Thursday, May 31, 2012

Recently

  1. My paper was accepted! Yay! Now I need to write the talk.
  2. I have given up on medicating the cat. Did you know that if you squirt an unpleasant-tasting liquid into a cat's mouth that your floor will end up covered with a truly impressive number of very large puddles of cat spit? It is hard to imagine that there is enough liquid inside a cat to produce that much cat spit. But there is. Fortunately, I had the foresight to buy the "dye free" version of the children's benadryl.
  3. Someone was wrong on the internet. About Jacobson rings. So of course I needed to weigh in. A lot of what you see on the Internet is only true of commutative Jacobson ring, but there is a lot of interesting stuff going on in the not-necessarily-commutative case. So of course I had to weigh in. And in the course of doing so, I have discovered that I have misplaced one of my copies of McConnell and Robson. Considering how long it has been since I have done anything with ring theory, I should have sold the math books before I lost them. But then how could I correct mistakes on the Internet? There is more to life than Eisenbud's Theorem 4.19.

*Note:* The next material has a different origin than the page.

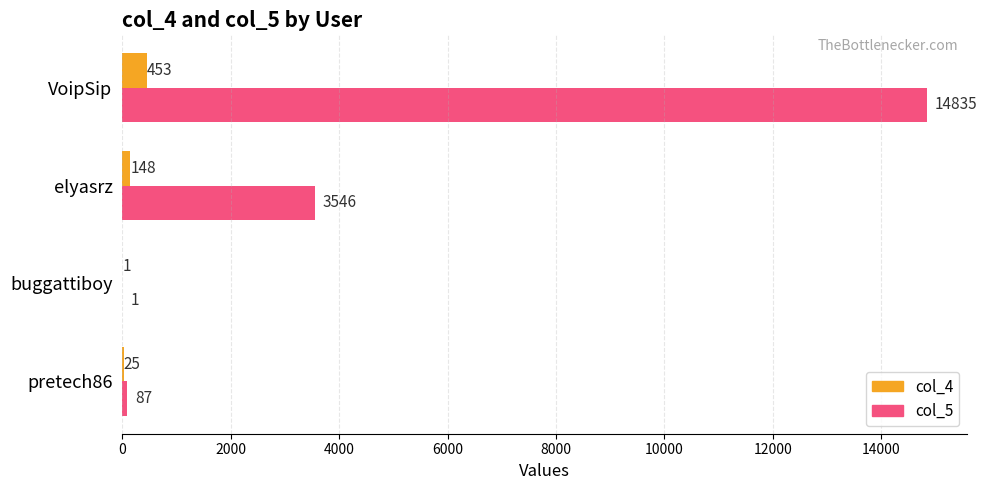

What is the maximum value for col_4?

453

  4. Construction on campus gets more interesting. They have changed traffic patterns to create the following intersection.

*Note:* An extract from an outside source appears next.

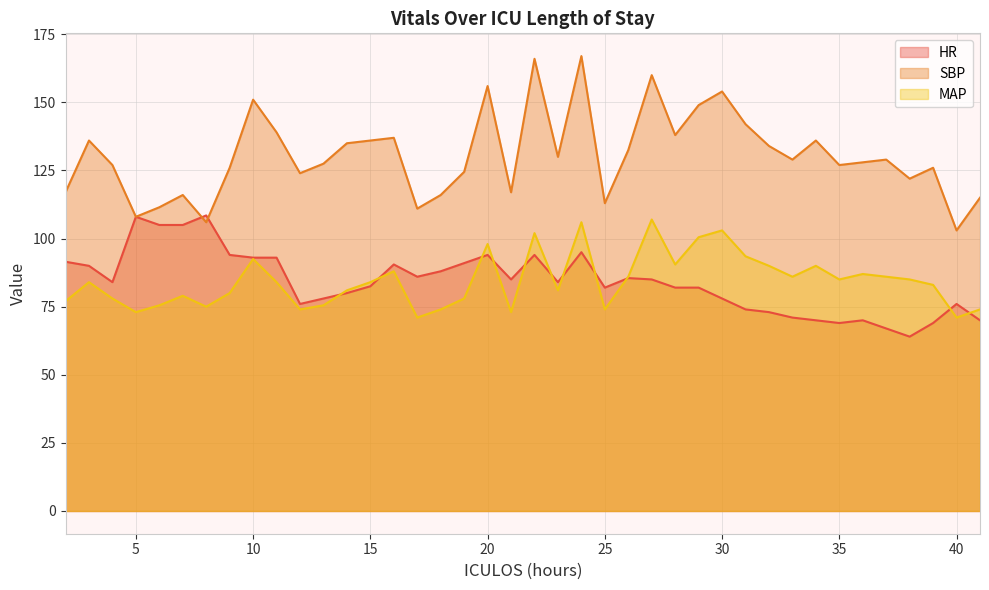

Is it true that HR equals 90.0 at 3?

True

    I'm sure that no undergraduates will be involved in accidents at this intersection. This intersection seems to be the epitome of local traffic engineering. I like it even better than our three-way stop.
  5. I have bought a $100 Cuisinart coffee-maker, which you might laugh at me about because I can not taste the difference between good coffee and bad coffe. But I care very much about the temperature of the coffee, and this coffee is very, very hot.
  6. My PI has assigned me a high school student as a summer minion. I have been told that the student needs a research project to occupy his time this summer. High school student does not come with an especially impressive array of skills for computational science, as high school student's background in both computing and science is at a, well, high school level. Math without proofs to the rescue! I am giving the high school student a combinatorial problem about HPC scheduling. While queuing is a well-established area of research with many well-known results, there is plenty of work for a high school student to do about how our system with our queueing policies will behave under the range of conditions that we observe.